For Ona was visibly going to pieces. In the first place she was
developing a cough, like the one that had killed old Dede Antanas. She
had had a trace of it ever since that fatal morning when the greedy
streetcar corporation had turned her out into the rain; but now it was
beginning to grow serious, and to wake her up at night. Even worse than
that was the fearful nervousness from which she suffered; she would have
frightful headaches and fits of aimless weeping; and sometimes she would
come home at night shuddering and moaning, and would fling herself down
upon the bed and burst into tears. Several times she was quite beside
herself and hysterical; and then Jurgis would go half-mad with fright.
Elzbieta would explain to him that it could not be helped, that a woman
was subject to such things when she was pregnant; but he was hardly to
be persuaded, and would beg and plead to know what had happened. She
had never been like this before, he would argue--it was monstrous and
unthinkable. It was the life she had to live, the accursed work she had
to do, that was killing her by inches.
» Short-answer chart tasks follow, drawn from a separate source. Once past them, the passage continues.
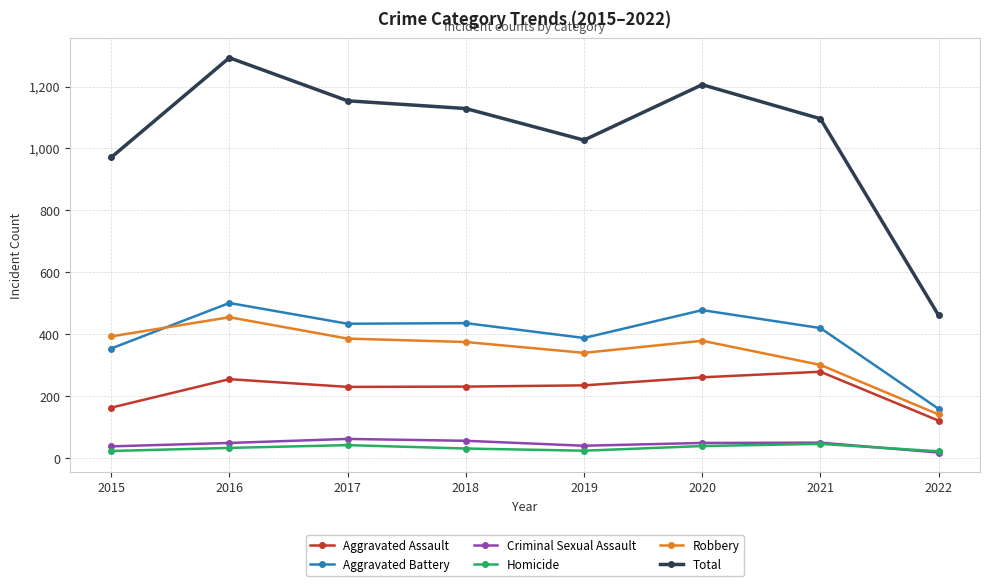

Which series has the largest total across all categories?

Total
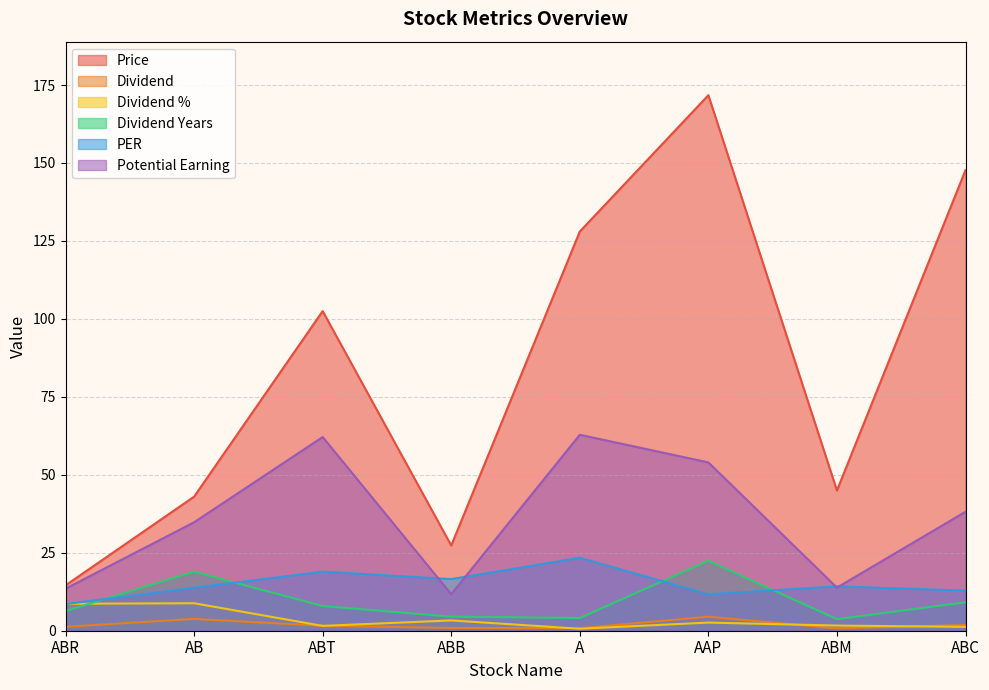

Reading right to left, extract all data points from this chart.

Price: 147.7	45.0	171.7	128.0	27.3	102.5	43.0	14.5
Dividend: 1.8	0.7	4.5	0.8	0.9	1.6	3.8	1.3
Dividend %: 1.2	1.6	2.6	0.6	3.3	1.6	8.8	8.7
Dividend Years: 9.1	3.7	22.4	4.1	4.5	7.9	18.9	6.3
PER: 12.9	14.2	11.7	23.4	16.6	18.9	13.8	8.6
Potential Earning: 38.1	13.8	54.0	62.8	11.7	62.1	34.8	13.5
She was not fitted for it--no
woman was fitted for it, no woman ought to be allowed to do such work;
if the world could not keep them alive any other way it ought to kill
them at once and be done with it. They ought not to marry, to have
children; no workingman ought to marry--if he, Jurgis, had known what a
woman was like, he would have had his eyes torn out first. So he would
carry on, becoming half hysterical himself, which was an unbearable
thing to see in a big man; Ona would pull herself together and fling
herself into his arms, begging him to stop, to be still, that she would
be better, it would be all right. So she would lie and sob out her
grief upon his shoulder, while he gazed at her, as helpless as a wounded
animal, the target of unseen enemies.